Segment Start: MATERIAL SUPPLIED
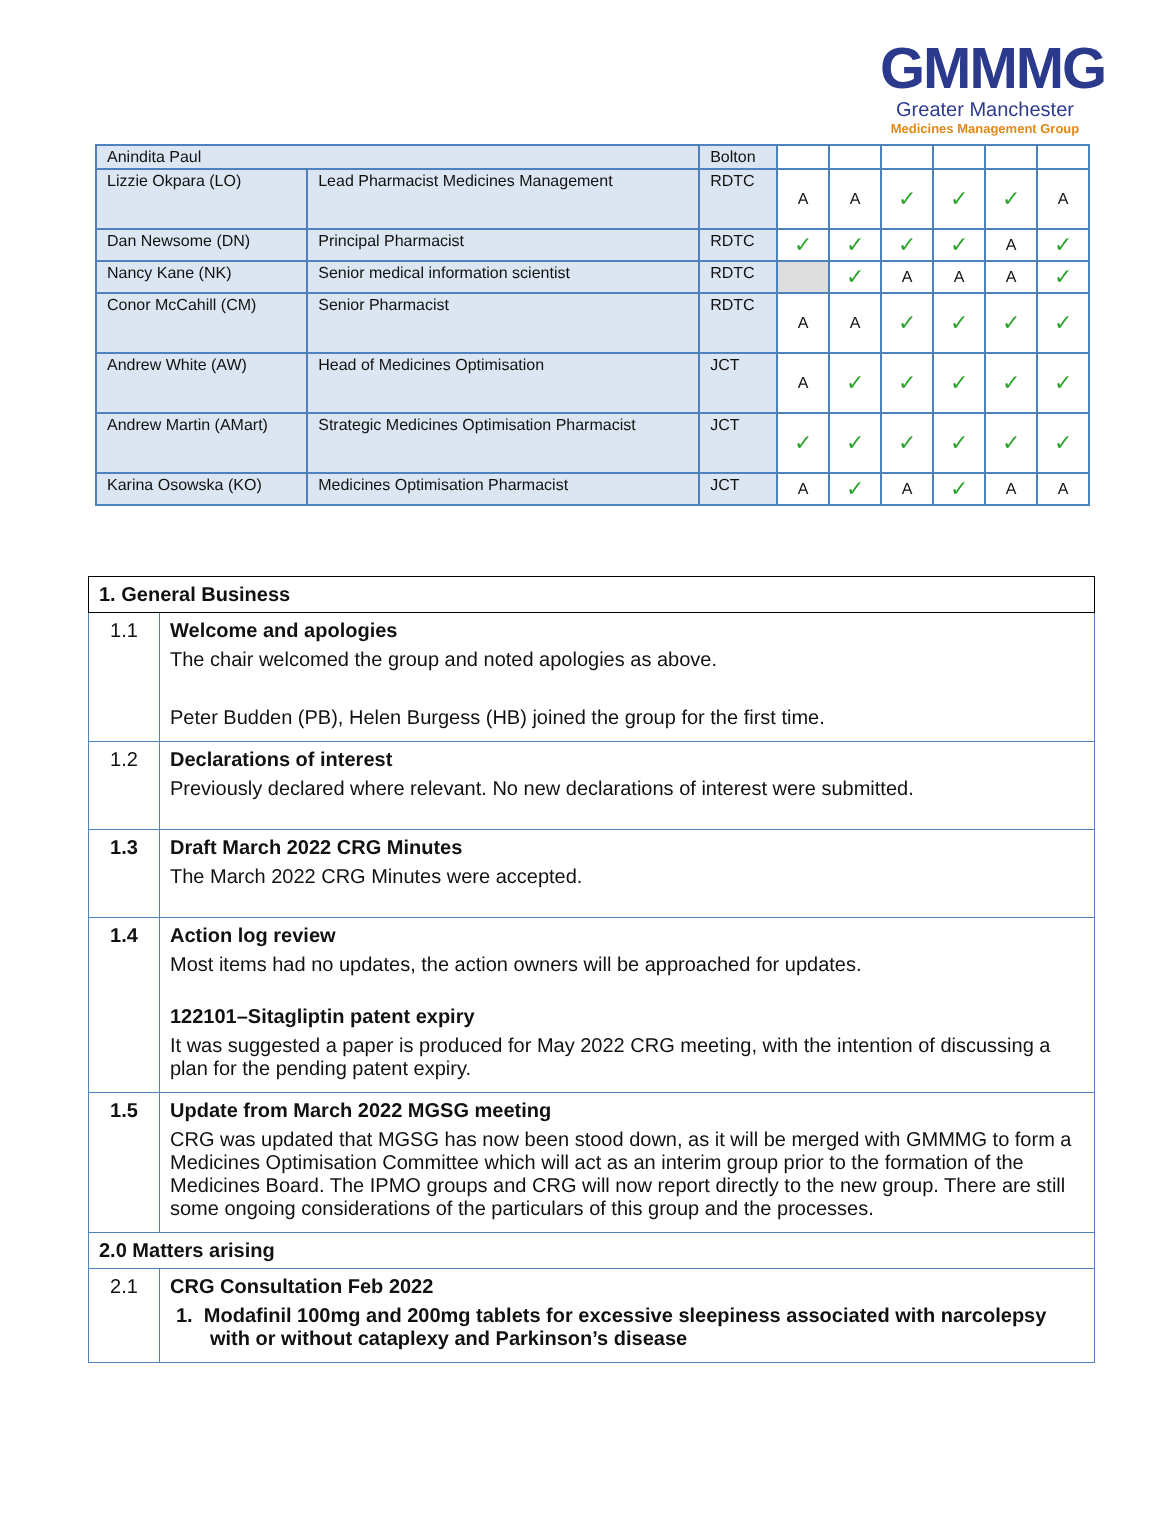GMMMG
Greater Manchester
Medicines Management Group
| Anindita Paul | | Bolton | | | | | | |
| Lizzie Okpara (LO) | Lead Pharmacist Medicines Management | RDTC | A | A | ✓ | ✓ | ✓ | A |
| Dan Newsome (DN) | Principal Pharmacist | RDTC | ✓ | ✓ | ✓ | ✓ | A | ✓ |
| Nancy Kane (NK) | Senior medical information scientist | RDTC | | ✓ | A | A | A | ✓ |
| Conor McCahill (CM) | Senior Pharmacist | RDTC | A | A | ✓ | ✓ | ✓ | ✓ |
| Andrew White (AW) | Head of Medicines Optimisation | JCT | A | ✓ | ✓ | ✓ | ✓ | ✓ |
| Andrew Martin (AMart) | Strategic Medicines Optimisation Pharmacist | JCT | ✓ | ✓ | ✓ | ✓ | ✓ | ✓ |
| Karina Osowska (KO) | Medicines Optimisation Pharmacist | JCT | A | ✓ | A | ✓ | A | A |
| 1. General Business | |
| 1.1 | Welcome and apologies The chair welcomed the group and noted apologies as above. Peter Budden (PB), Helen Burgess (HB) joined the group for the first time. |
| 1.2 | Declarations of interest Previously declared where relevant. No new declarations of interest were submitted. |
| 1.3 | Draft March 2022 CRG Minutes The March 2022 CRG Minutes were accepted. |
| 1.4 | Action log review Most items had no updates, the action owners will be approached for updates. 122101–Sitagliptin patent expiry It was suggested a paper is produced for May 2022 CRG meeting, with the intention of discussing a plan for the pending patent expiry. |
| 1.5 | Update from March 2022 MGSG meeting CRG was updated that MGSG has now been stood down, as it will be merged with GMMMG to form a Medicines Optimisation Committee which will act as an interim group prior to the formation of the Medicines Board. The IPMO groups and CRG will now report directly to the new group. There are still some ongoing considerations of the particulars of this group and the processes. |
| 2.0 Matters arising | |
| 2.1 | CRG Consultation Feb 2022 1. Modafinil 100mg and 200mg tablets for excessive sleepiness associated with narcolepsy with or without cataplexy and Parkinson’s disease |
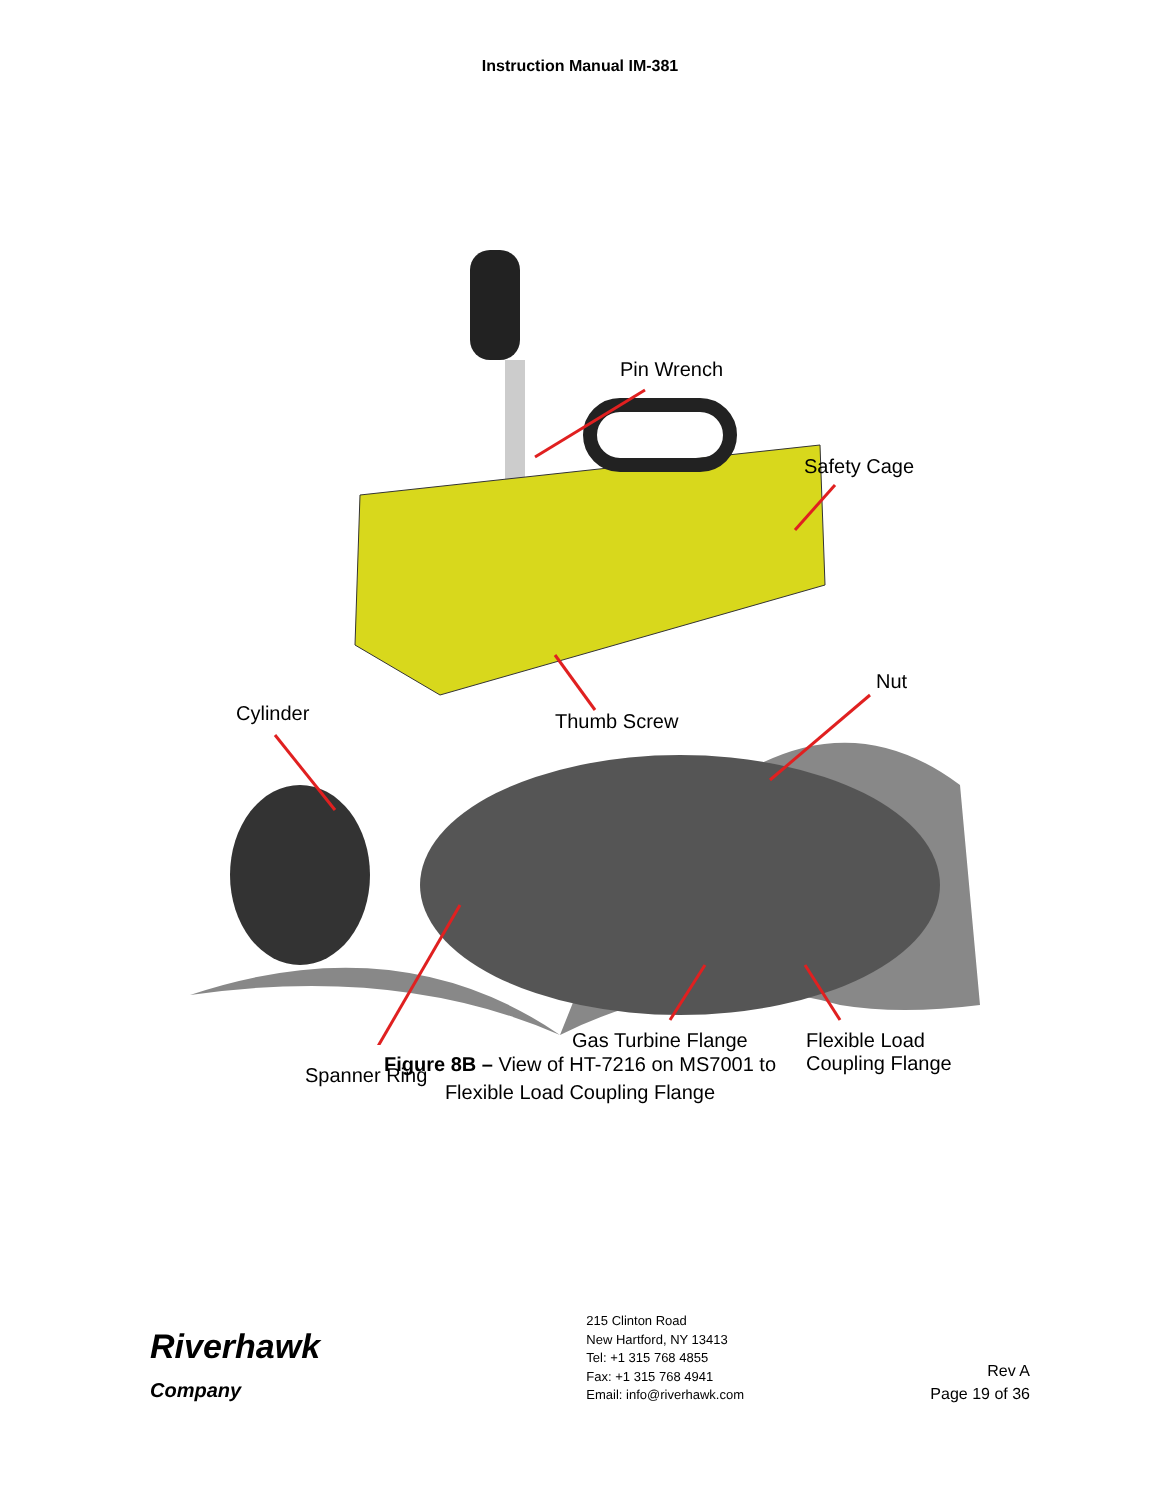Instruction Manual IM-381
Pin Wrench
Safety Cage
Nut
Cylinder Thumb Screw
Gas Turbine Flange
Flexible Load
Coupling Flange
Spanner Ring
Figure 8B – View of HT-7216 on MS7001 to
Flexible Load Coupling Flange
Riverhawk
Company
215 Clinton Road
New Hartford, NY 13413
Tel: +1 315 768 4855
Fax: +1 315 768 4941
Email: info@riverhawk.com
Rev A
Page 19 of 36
Segment End: MATERIAL SUPPLIED
> _WHAT TO DO_
Where a line of the data holds "Coupling", show that line.

> _RESPONSE TO THE EXERCISE_
Coupling Flange
Flexible Load Coupling Flange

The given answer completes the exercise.